Deutschland ist ein Land der klugen Reden und der kurzfristigen Entscheidungen. Immer wieder erleben wir, dass zentrale Themen wie Energieversorgung oder digitale Infrastruktur auf Konferenzen und in politischen Programmen breit diskutiert werden. Doch wenn es darauf ankommt, werden langfristige Überlegungen zugunsten betriebswirtschaftlicher Bequemlichkeit beiseitegeschoben. Der aktuelle Essay von Max Muth in der Süddeutschen Zeitung hält uns diesen Spiegel erneut ungeschönt vor – und leider trifft seine Analyse ins Schwarze.

Die Wiederholung der Fehler

Schon die fatale Abhängigkeit von russischem Gas war kein Unfall. Sie war Ergebnis eines bewussten Wegsehens, eines politischen Pragmatismus, der Risiken ausblendete, solange der Preis stimmte. Dasselbe Muster wiederholt sich nun bei der digitalen Infrastruktur. Trotz jahrelanger Diskussionen über „digitale Souveränität“ wurde der Aufbau eigener Cloudlösungen und Datenzentren immer wieder verschleppt. Stattdessen verlagerte sich der Großteil deutscher IT in die Hände amerikanischer Konzerne – aus Gründen der Kosteneffizienz, wie es hieß.

Heute stehen wir vor dem Problem, dass selbst existenzielle Unternehmensdaten und öffentliche Verwaltungsstrukturen von politischen Entscheidungen in Washington abhängig sind.

Neue Bedrohungslage unter Trump

Mit der erneuten Wahl Donald Trumps zum US-Präsidenten hat sich die Risikobewertung noch einmal drastisch verschärft. Trump hat bereits in seiner ersten Amtszeit gezeigt, dass er wenig Respekt vor internationalen Institutionen oder wirtschaftlichen Konventionen hat.

Die Vorstellung, dass ein US-Präsident gezielt Druck auf europäische Staaten ausübt, indem er amerikanische Technologiekonzerne als geopolitische Werkzeuge einsetzt, ist längst keine Theorie mehr. Begriffe wie „Kill Switch“ – der plötzliche Entzug von Cloud-Services – sind inzwischen Teil der ernsthaften strategischen Debatten in Europa.

Kurzfristige Vorteile, langfristige Schäden

Was Max Muth treffend benennt, ist die eigentliche Tragik hinter dieser Entwicklung: Deutschland scheint nicht in der Lage oder willens zu sein, aus Fehlern wirklich zu lernen. Immer wieder dominieren kurzfristige Rechnungen die Entscheidungsfindung. Investitionen in Resilienz, Redundanz oder Unabhängigkeit gelten als zu teuer, solange die Risiken abstrakt erscheinen. Doch wenn die Krisen Realität werden, ist der Preis ungleich höher.

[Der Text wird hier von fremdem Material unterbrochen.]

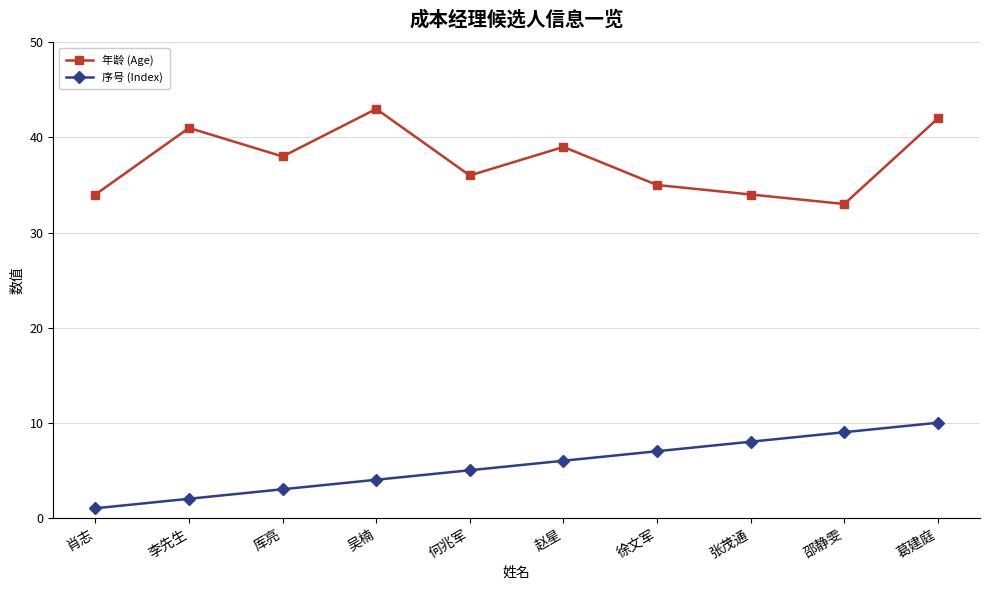

What is the difference between the 年龄 (Age) values at 何兆军 and 张茂通?

2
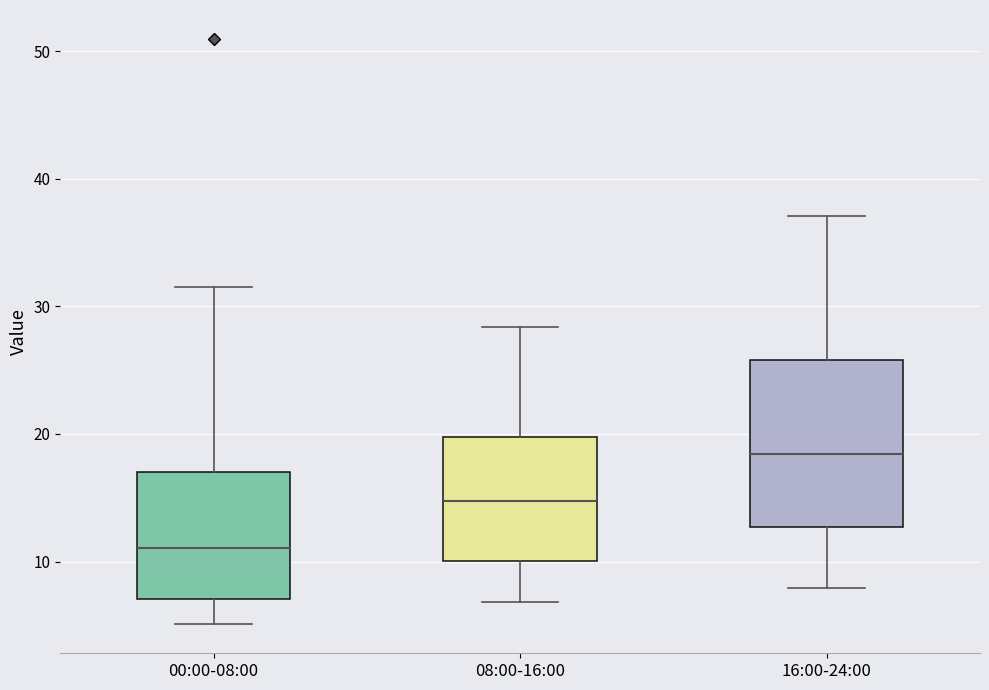

Which box's median line is the highest?

16:00-24:00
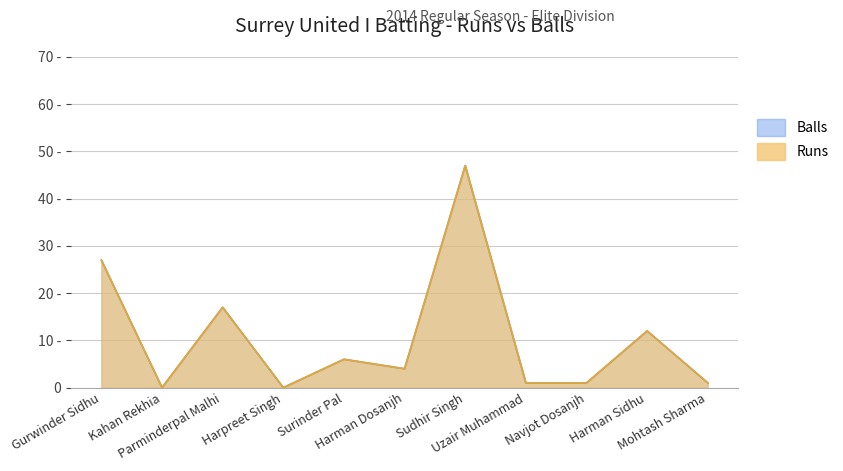

How many distinct data groups are displayed?

2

Die aktuelle Schwächung des Zentrums für Digitale Souveränität (Zendis) zeigt exemplarisch, wie schwer es Deutschland fällt, neue Wege entschlossen zu gehen. Statt Aufbauarbeit zu leisten, werden vielversprechende Initiativen durch politische Kurzsicht oder interne Machtspiele ausgebremst.

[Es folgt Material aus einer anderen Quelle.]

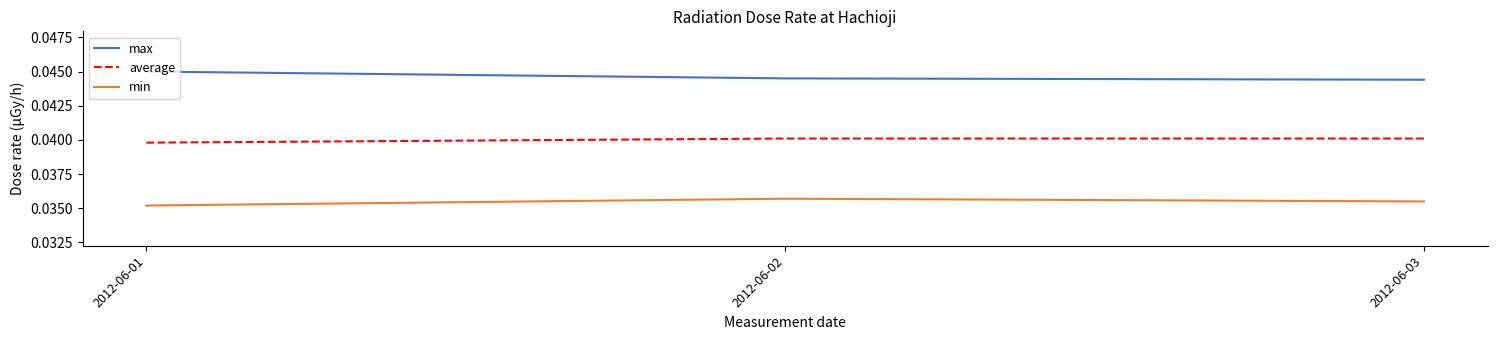

What are all the series names shown in the legend?

max, average, min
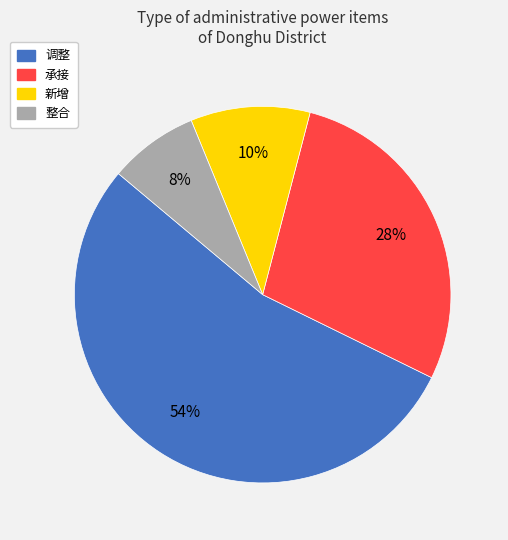

Which has a higher value, 承接 or 调整?

调整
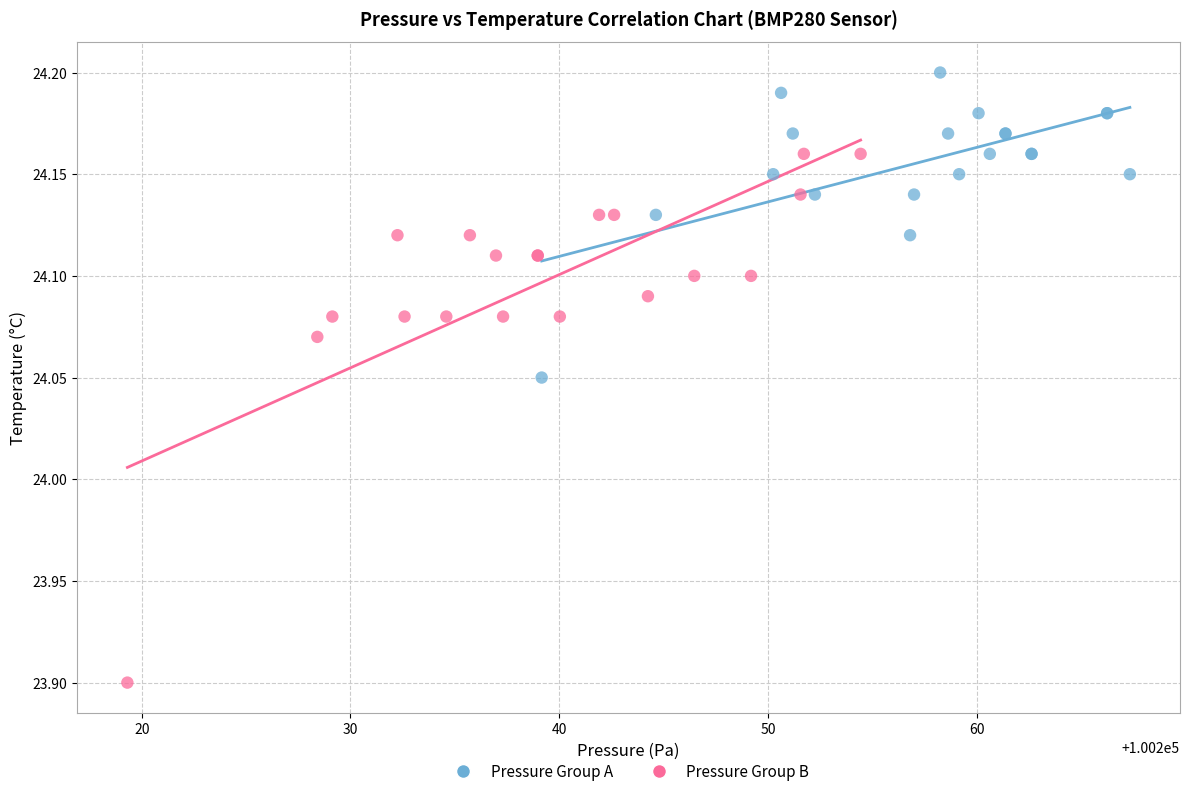

Which series reaches the maximum Y coordinate?

Pressure Group A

Schlussfolgerung: Weitsicht statt Hoffnung

Es ist an der Zeit, umzudenken. Sicherheit kostet Geld. Sie erfordert Weitsicht, strategische Planung und die Bereitschaft, auch kurzfristige Nachteile in Kauf zu nehmen.

Das Prinzip Hoffnung – dass schon alles gutgehen werde – hat uns in der Vergangenheit teuer zu stehen gekommen. Es wird Zeit, dass Deutschland seine Naivität ablegt und endlich beginnt, aus seinen eigenen Erfahrungen klug zu werden. Sonst droht das, was Max Muth so treffend beschreibt: Die ständige Wiederholung der eigenen Fehler – mit immer höheren Kosten.